Our president promoted many meetings to discuss the issues, and then the government created a Commission composed both by leading public officers and researchers in the field of drugs. The government asked the commission to prepare a report on how to deal with drug use issues with only one request: don’t go against United Nations conventions.

So, many things moved at the same time to create an atmosphere for change.

We chose decriminalisation and not the legalisation. The commission proposed decriminalisation and they also proposed prevention and treatment: it’s a comprehensive strategy related to demand and supply. The main principles of our strategy were humanism and pragmatism.

SH: Are there then people who continue to disagree with the change, I’m wondering?

MC: No. The conservative parties were more strongly opposed to decriminalisation. However, at the end of 2001, the government changed from socialist party to a conservative one and that conservative government continued the decriminalisation process approved in 2000, and put into place in 2001. So things have been maintained.

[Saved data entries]
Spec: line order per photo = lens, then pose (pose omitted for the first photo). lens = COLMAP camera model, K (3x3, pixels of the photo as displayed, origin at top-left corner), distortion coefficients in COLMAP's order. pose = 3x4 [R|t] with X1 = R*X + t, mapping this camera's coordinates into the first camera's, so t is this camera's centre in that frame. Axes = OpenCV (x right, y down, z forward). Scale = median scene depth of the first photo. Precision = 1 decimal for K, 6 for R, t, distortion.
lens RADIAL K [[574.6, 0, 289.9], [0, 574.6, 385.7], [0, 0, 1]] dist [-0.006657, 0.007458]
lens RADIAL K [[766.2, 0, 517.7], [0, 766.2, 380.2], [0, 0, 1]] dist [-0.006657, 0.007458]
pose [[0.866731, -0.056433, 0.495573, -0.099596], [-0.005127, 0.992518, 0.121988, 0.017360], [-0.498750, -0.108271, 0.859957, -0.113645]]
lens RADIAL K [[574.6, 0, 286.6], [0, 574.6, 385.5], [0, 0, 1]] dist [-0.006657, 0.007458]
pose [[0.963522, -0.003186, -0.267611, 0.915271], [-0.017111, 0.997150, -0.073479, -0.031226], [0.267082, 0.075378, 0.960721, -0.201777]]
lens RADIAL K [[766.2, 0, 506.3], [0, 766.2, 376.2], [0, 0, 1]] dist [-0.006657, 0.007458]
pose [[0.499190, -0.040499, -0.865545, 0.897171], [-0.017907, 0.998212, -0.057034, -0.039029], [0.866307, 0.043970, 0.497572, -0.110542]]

Task 1 – Write out everything in the drug decriminalization interview from "Our president promoted" down to "United Nations conventions.".
Task 2 – Please mark each statement yes or no against the drug decriminalization interview, quoting the words that decide it: (a) The government's one request to the commission was not to go against United Nations conventions. (b) The commission proposed legalisation. (c) The conservative government that came in at the end of 2001 reversed the decriminalisation process.
Task 3 – Proceed with the drug decriminalization interview from where it stops.
You won't need the listing for anything here.

Exercise result 1 –
Our president promoted many meetings to discuss the issues, and then the government created a Commission composed both by leading public officers and researchers in the field of drugs. The government asked the commission to prepare a report on how to deal with drug use issues with only one request: don’t go against United Nations conventions.

Exercise result 2 –
(a) Yes: "don’t go against United Nations conventions"
(b) No: "We chose decriminalisation and not the legalisation."
(c) No: "that conservative government continued the decriminalisation process approved in 2000"

Exercise result 3 –
SH: You have mentioned the impact of the changes in the laws as including destigmatisation, access to treatment, and the positive impact on workers in the field. What do you feel like have been some of the major challenges for you and the treatment sector?

MC: The first major challenge was to give treatment to all who asked for it. I prepared a report to identify how many people we have in treatment, then how many are waiting for an answer or an appointment. Mid-1998 we had 2,500 people requesting for treatment and not receiving help. In six months, we reduced this to 600, and one year later all people had treatment if they asked for it.

The second challenge was to help people who didn’t have the ability to seek treatment. We went to the streets to find those who needed help. I think this was very interesting and challenging, but it’s in the process to start building a structure of integrated responses.

Then in 2002, we put all the national co-ordination, treatment issues, harm reduction, prevention, re-integration all in the same Institute, in the Health Ministry. It was challenging to put these people working together in a multi-disciplinary area. We prepared the ‘National plan against drug and drug addiction’ which was approved by the government.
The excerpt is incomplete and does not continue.